The CMS subscribes to the following fault scenarios from NetQ, and manages the auto-correction for them.
- Switch Failure Detection: Power loss or hardware faults on switches are detected promptly, triggering alerts and automated mitigation workflows.
- Link Failure Detection: Real-time monitoring of physical interfaces allows rapid identification of link failures, port errors, and degradation.
- Configuration Drift Detection: Configuration changes—such as interface resets or unauthorized modifications—are continuously audited to detect and flag drifts from the intended state.

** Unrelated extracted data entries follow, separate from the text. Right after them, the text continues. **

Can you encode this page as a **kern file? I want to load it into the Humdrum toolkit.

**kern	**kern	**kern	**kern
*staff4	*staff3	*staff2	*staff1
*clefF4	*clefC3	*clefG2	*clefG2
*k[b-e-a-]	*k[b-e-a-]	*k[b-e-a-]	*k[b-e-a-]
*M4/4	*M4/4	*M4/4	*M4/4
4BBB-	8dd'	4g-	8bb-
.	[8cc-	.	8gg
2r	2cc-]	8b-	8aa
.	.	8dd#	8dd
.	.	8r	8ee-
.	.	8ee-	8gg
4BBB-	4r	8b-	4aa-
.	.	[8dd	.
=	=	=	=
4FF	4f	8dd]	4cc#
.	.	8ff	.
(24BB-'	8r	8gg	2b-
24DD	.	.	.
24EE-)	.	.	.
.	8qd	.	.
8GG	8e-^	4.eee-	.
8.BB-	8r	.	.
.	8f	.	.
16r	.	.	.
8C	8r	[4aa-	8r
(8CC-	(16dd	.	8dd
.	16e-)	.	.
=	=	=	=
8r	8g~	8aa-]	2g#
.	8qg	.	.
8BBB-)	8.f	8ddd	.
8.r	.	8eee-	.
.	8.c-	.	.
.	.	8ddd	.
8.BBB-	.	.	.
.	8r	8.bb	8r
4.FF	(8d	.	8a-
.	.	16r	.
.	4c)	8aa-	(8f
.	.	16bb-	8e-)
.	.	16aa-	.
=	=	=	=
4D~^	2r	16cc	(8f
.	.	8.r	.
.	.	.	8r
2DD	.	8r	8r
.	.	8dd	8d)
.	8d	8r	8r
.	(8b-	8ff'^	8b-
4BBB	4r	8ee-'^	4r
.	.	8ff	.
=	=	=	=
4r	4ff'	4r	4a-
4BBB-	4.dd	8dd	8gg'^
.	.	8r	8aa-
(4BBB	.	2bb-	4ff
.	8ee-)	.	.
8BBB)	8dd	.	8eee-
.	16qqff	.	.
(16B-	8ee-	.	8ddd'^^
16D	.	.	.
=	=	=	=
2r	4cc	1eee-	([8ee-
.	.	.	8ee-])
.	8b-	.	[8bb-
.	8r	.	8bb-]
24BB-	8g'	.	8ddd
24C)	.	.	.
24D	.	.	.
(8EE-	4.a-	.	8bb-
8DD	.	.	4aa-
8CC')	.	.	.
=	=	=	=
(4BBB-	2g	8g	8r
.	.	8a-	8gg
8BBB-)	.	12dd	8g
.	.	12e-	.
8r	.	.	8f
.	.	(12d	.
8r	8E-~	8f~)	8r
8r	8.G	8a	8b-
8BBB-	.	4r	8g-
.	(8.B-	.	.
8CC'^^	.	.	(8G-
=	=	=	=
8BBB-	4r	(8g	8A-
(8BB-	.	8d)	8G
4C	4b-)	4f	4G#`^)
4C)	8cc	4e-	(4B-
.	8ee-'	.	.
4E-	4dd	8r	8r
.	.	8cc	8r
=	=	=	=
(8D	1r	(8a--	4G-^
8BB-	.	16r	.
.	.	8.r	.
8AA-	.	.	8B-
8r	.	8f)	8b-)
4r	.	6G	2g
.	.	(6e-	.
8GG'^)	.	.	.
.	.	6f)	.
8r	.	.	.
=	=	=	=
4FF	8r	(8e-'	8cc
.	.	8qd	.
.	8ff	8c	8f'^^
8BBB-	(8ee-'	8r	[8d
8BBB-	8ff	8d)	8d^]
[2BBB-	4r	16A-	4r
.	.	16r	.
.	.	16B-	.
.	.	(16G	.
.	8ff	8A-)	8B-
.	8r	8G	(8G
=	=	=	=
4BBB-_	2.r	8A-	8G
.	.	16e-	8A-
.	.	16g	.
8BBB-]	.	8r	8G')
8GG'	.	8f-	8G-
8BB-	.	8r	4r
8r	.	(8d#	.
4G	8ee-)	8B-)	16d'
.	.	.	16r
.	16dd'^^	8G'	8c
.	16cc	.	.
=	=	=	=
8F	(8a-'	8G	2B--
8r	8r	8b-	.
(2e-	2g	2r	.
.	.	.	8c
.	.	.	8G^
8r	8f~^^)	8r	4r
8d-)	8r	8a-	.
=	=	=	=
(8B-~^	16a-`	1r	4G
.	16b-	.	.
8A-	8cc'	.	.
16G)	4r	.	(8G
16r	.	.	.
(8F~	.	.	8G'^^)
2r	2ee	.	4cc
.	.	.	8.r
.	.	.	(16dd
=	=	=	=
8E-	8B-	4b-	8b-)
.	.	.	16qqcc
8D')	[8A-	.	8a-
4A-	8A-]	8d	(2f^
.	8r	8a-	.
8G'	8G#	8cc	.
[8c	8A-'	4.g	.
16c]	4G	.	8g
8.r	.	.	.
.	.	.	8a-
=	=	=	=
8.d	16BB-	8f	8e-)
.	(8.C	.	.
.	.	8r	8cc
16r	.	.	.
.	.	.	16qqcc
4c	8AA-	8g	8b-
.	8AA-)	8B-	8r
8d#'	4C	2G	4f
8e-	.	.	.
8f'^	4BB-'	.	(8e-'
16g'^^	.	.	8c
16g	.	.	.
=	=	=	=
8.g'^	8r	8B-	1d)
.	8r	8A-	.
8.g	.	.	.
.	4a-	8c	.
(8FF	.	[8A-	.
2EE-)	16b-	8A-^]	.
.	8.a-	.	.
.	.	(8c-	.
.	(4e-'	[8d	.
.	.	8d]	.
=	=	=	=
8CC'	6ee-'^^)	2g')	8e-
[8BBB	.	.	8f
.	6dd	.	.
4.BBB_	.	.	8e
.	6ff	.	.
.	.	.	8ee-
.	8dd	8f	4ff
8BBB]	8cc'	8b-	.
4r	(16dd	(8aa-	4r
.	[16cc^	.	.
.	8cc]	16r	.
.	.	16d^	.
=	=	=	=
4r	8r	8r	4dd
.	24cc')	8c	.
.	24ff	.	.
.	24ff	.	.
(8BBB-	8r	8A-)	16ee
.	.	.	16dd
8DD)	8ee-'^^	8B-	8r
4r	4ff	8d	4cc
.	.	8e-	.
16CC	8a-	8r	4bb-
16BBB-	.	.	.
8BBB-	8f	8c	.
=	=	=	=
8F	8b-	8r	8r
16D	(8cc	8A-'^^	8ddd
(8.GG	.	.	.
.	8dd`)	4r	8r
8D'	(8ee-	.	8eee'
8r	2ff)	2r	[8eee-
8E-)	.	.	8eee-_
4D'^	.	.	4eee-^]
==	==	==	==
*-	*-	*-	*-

- BGP Session State Monitoring: Changes in BGP session status, including flaps and neighbor disconnects, are actively monitored to maintain routing stability.
Topology Validation
Infrastructure administrators can trigger NetQ topology validation through the aarna.ml GPU CMS platform to verify that the discovered switch fabric aligns with the intended topology design. This ensures consistency between the actual network state and the network intent and can save man-hours to man-days of manual troubleshooting.
NVIDIA Air Integration
The aarna.ml GPU CMS integration with Spectrum-X is extensively validated on NVIDIA Air (data center digital twin), enabling realistic simulation and demonstration of features in a virtual environment.
- Storage Integration: The aarna.ml GPU CMS supports vanilla NFS servers deployed on Ubuntu VMs and is integrated with major storage vendors such as DDN and VAST (with WEKA integration in progress). This functionality can be demonstrated on NVIDIA Air as and when vendor-provided VM images are available.
External Gateway Integration: The border leaf configurations are tested in conjunction with an F5 BIG-IP gateway deployed as a VM on NVIDIA Air to simulate enterprise gateway integration scenarios.
External Connectivity

External connectivity is a key consideration for NCPs and potentially Enterprises, though this aspect is out-of-scope for the Spectrum-X RA. The aarna.ml GPU CMS accomplishes this in conjunction with F5 BIG-IP Virtual Edition.
Border Leaf Configuration
At the edge of each tenant's network, border leaf switches enforce routing policies, external connectivity (e.g., NAT, firewall rules), and traffic shaping. The aarna.ml GPU CMS automatically configures border leaves to bridge the isolated VxLAN/VRF overlays with tenant-owned infrastructure or shared services. This model supports hybrid-cloud extensions.
User Interface

The aarna.ml GPU CMS provides an intuitive UI for infrastructure management, user and workload lifecycle management, and observability. In addition, it offers REST APIs for infrastructure, user, and workload management tasks.
Global Customer Deployments
Our platform is already being used by NCPs in multiple regions along with Spectrum-X. For example, a leading Southeast Asian telecom operator is deploying an AI compute grid for distributed inference. Similarly, a top U.S. NCP is building an AI-and-RAN edge platform; their announcement explicitly notes it “will also support multi-tenancy for multiple use cases or customers”.